* _What you need to do_: The line containing "(637, 622) none" marks the end: copy exactly every line from the start of the records below up to and including it, leaving out pictures.

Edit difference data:
- - -
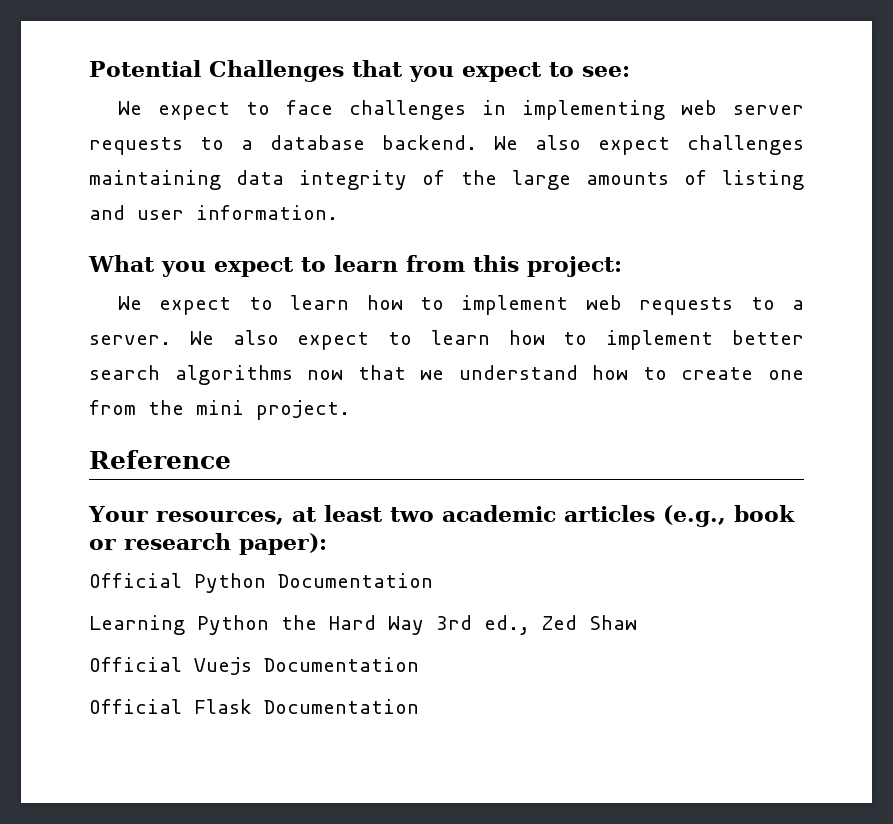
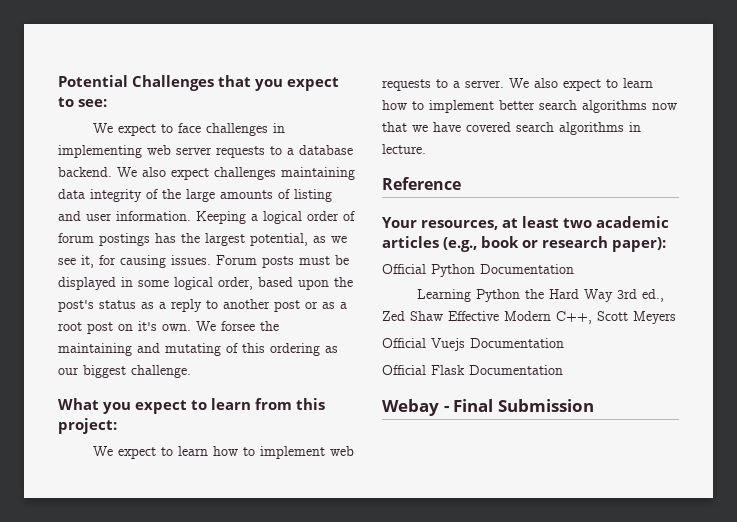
(338, 212) none -> [196,211,355,224] [58,233,347,246] [58,255,349,268] [58,277,353,290] [58,299,347,312] [58,321,279,334] [58,343,338,356] [58,365,191,378] Keeping a logical order of forum postings has the largest potential, as we see it, for causing issues. Forum posts must be displayed in some logical order, based upon the post's status as a reply to another post or as a root post on it's own. We forsee the maintaining and mutating of this ordering as our biggest challenge.
[458,365,804,380] [89,400,350,420] understand how to create one from the mini project. -> [433,122,641,135] [382,144,426,154] have covered search algorithms in lecture.
(637, 622) none -> [448,311,676,324] Effective Modern C++, Scott Meyers
(419, 706) none -> [382,399,594,416] // Webay - Final Submission

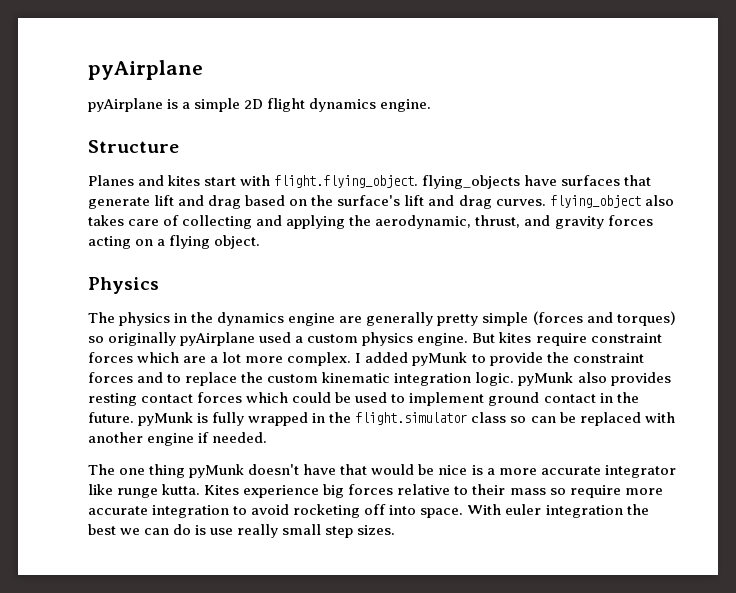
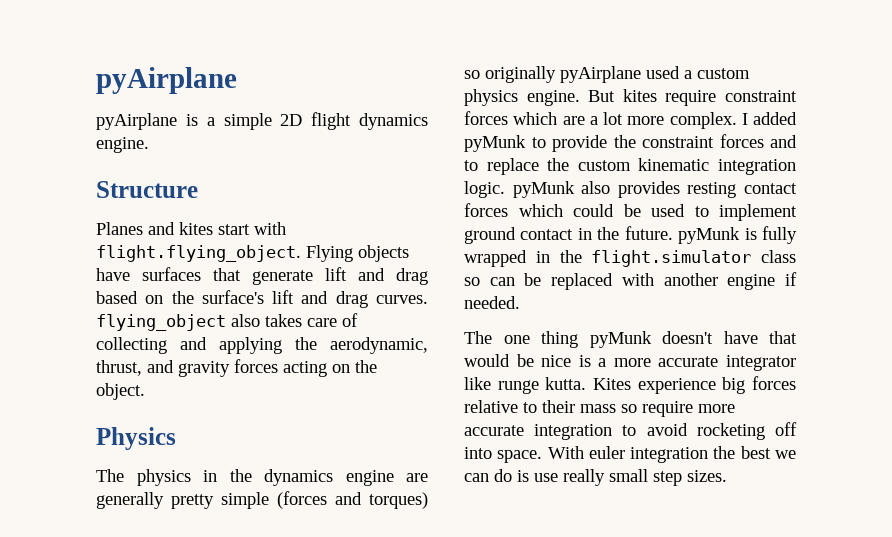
[422,175,521,189] flying_objects -> [306,245,409,262] Flying objects
[157,235,211,249] a flying -> [355,360,377,373] the

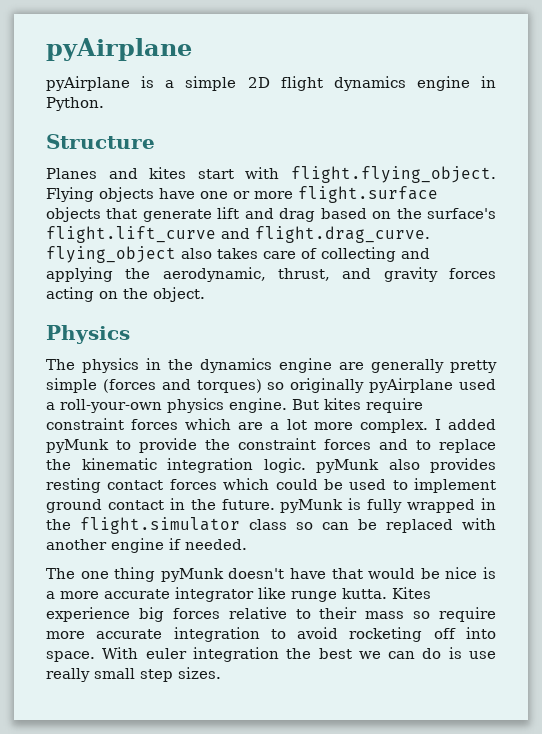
[96,137,149,153] engine. -> [416,76,496,91] [46,97,104,111] engine in Python.
[142,267,201,281] surfaces -> [200,186,438,203] [46,207,101,222] one or more flight.surface objects
[272,290,428,308] lift and drag curves. -> [46,226,430,243] flight.lift_curve and flight.drag_curve.
[697,68,750,79] custom -> [60,399,162,413] roll-your-own
[577,160,631,171] custom -> (71, 464) none

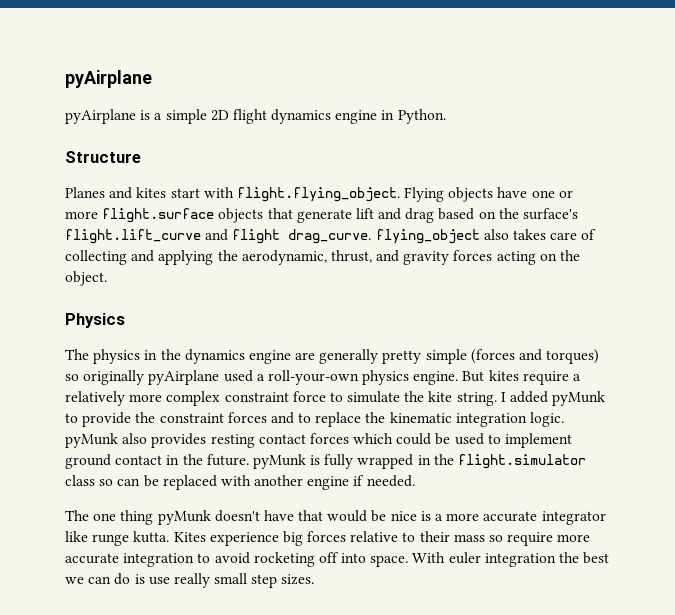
[255,226,430,243] flight.drag_curve. -> [232,229,372,244] flight drag_curve.
[46,418,428,433] constraint forces which are a lot more complex. -> [573,374,582,381] [65,391,497,406] a relatively more complex constraint force to simulate the kite string.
- - -
* _Task result_:
(338, 212) none -> [196,211,355,224] [58,233,347,246] [58,255,349,268] [58,277,353,290] [58,299,347,312] [58,321,279,334] [58,343,338,356] [58,365,191,378] Keeping a logical order of forum postings has the largest potential, as we see it, for causing issues. Forum posts must be displayed in some logical order, based upon the post's status as a reply to another post or as a root post on it's own. We forsee the maintaining and mutating of this ordering as our biggest challenge.
[458,365,804,380] [89,400,350,420] understand how to create one from the mini project. -> [433,122,641,135] [382,144,426,154] have covered search algorithms in lecture.
(637, 622) none -> [448,311,676,324] Effective Modern C++, Scott Meyers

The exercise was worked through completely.